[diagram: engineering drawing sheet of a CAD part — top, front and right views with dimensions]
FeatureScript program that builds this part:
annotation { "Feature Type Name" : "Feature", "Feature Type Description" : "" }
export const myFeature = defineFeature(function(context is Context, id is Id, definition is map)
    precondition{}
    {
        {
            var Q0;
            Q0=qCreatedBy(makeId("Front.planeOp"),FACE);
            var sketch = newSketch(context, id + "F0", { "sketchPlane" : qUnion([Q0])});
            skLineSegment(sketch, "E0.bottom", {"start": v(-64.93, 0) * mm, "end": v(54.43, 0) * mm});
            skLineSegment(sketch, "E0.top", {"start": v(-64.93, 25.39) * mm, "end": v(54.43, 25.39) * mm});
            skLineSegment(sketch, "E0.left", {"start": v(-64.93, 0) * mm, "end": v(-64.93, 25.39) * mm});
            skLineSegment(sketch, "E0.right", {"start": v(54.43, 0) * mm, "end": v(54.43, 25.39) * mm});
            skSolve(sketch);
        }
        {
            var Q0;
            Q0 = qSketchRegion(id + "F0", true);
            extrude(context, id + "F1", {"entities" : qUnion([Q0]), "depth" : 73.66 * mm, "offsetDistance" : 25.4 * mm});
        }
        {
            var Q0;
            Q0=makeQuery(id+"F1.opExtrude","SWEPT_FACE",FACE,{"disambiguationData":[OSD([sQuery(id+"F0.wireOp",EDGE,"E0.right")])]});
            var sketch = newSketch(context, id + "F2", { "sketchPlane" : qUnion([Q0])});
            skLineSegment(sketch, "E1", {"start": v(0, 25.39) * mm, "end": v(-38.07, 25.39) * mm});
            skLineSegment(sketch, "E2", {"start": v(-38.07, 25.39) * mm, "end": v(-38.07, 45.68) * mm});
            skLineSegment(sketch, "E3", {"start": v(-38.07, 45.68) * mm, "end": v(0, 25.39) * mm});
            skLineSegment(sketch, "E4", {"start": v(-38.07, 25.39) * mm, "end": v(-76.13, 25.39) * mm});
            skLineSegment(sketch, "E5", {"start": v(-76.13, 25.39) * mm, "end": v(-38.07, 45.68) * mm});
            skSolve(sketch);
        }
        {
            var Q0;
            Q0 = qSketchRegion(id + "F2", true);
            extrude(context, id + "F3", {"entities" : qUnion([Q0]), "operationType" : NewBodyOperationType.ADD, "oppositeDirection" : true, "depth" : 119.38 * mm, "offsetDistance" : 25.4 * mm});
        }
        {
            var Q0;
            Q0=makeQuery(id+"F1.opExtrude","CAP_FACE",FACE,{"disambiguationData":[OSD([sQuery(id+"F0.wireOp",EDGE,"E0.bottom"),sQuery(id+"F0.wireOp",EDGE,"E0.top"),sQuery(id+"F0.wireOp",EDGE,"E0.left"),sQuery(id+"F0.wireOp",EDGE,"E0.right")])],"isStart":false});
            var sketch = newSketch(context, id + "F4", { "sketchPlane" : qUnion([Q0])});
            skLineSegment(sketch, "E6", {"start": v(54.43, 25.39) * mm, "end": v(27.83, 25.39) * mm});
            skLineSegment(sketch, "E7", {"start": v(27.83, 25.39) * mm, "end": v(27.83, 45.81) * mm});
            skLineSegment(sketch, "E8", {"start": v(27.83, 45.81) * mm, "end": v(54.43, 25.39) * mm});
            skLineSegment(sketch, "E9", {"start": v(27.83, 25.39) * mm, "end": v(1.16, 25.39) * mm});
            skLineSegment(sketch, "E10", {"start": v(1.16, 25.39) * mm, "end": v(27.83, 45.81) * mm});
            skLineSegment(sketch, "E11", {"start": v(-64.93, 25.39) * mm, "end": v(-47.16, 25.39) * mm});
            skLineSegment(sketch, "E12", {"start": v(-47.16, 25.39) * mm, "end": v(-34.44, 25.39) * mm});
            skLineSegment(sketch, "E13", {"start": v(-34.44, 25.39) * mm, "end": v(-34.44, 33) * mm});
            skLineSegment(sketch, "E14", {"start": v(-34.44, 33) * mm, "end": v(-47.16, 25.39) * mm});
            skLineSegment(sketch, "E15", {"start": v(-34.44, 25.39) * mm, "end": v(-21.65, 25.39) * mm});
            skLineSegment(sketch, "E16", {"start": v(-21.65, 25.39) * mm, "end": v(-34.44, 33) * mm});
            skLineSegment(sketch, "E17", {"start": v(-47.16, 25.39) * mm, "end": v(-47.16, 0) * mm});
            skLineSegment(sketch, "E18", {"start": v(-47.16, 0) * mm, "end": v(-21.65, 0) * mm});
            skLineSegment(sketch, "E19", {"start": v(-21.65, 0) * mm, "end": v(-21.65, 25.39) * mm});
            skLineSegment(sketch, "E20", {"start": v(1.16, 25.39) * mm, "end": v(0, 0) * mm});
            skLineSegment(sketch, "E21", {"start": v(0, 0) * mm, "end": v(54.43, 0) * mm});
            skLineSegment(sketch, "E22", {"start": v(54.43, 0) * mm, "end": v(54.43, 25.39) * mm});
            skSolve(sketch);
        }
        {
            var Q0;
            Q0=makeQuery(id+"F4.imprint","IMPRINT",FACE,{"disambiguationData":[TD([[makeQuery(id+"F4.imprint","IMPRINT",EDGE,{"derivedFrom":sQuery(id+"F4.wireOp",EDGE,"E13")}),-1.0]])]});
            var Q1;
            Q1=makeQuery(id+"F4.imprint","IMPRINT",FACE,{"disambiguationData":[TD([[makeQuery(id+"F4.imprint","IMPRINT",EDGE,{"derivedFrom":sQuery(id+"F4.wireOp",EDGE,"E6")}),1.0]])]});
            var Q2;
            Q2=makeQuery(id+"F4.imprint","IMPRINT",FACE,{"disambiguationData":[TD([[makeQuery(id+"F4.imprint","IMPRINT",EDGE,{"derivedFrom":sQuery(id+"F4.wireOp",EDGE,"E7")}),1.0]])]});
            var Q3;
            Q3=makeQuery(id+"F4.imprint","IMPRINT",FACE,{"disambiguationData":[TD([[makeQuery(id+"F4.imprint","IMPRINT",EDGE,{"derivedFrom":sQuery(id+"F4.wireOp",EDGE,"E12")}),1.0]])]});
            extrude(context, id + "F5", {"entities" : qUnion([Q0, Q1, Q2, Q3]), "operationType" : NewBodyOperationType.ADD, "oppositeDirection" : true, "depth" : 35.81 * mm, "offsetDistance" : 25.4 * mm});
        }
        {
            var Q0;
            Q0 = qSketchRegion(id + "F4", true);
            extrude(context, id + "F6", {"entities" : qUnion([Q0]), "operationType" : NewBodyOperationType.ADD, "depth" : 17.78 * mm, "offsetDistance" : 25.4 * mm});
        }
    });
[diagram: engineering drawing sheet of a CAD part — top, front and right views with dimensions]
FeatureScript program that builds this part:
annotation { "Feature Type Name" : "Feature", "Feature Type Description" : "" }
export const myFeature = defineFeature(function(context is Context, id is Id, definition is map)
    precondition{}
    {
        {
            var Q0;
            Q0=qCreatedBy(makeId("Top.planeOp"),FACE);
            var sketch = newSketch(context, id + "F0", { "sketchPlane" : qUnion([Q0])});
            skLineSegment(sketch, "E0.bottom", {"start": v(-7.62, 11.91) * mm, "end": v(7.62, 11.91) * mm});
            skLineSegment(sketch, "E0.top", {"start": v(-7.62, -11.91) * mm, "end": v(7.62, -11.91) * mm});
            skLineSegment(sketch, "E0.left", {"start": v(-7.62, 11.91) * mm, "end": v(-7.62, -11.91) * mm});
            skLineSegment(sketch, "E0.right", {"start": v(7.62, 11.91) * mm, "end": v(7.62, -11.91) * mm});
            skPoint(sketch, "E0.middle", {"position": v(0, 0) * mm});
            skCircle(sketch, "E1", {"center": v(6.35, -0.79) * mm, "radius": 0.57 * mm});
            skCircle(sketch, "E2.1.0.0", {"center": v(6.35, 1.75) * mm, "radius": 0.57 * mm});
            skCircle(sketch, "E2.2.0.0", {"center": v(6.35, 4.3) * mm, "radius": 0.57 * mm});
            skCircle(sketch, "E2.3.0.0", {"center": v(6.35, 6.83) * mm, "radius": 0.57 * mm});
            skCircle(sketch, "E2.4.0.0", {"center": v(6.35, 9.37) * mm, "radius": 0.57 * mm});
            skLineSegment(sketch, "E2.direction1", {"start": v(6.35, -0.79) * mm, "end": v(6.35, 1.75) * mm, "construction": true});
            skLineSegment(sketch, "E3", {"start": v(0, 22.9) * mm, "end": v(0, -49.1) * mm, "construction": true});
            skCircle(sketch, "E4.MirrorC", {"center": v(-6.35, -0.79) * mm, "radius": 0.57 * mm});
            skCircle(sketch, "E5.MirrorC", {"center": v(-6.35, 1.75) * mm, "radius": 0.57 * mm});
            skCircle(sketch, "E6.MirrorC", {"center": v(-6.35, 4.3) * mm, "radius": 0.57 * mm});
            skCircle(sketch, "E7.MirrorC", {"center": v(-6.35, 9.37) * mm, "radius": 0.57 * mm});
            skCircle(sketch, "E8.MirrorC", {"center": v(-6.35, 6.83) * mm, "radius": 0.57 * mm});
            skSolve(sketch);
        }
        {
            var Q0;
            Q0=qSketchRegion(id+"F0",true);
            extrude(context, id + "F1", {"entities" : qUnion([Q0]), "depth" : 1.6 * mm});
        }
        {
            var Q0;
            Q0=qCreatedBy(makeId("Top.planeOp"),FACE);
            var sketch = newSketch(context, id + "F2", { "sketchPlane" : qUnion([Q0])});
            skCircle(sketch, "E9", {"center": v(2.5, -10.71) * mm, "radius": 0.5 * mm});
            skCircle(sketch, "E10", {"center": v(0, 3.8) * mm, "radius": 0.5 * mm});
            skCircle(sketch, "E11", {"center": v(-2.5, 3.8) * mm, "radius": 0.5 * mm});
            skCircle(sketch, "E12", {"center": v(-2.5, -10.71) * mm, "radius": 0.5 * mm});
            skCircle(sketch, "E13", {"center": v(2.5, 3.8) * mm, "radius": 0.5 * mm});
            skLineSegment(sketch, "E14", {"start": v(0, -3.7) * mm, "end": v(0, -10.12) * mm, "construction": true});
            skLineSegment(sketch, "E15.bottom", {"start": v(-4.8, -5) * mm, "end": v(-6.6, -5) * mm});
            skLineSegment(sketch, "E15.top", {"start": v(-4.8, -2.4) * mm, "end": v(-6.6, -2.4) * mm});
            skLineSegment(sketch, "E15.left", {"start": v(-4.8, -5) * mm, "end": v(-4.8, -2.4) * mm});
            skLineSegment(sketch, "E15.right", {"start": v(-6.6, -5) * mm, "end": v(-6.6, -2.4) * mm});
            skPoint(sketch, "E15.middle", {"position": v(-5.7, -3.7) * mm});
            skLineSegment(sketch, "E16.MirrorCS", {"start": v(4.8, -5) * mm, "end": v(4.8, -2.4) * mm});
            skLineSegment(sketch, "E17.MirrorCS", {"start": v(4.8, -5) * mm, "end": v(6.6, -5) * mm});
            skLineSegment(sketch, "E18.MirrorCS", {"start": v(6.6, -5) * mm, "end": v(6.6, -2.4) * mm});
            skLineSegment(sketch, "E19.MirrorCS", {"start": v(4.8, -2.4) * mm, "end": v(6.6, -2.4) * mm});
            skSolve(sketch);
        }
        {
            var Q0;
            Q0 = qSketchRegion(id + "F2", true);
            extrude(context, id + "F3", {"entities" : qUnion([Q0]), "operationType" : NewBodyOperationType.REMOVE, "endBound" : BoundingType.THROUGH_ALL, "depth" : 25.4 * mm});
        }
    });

• Exercise aim: Identify every line in the records that contains the string "true", and copy each of those lines.

• Exercise output:
            Q0 = qSketchRegion(id + "F0", true);
            Q0 = qSketchRegion(id + "F2", true);
            extrude(context, id + "F3", {"entities" : qUnion([Q0]), "operationType" : NewBodyOperationType.ADD, "oppositeDirection" : true, "depth" : 119.38 * mm, "offsetDistance" : 25.4 * mm});
            extrude(context, id + "F5", {"entities" : qUnion([Q0, Q1, Q2, Q3]), "operationType" : NewBodyOperationType.ADD, "oppositeDirection" : true, "depth" : 35.81 * mm, "offsetDistance" : 25.4 * mm});
            Q0 = qSketchRegion(id + "F4", true);
            skLineSegment(sketch, "E2.direction1", {"start": v(6.35, -0.79) * mm, "end": v(6.35, 1.75) * mm, "construction": true});
            skLineSegment(sketch, "E3", {"start": v(0, 22.9) * mm, "end": v(0, -49.1) * mm, "construction": true});
            Q0=qSketchRegion(id+"F0",true);
            skLineSegment(sketch, "E14", {"start": v(0, -3.7) * mm, "end": v(0, -10.12) * mm, "construction": true});
            Q0 = qSketchRegion(id + "F2", true);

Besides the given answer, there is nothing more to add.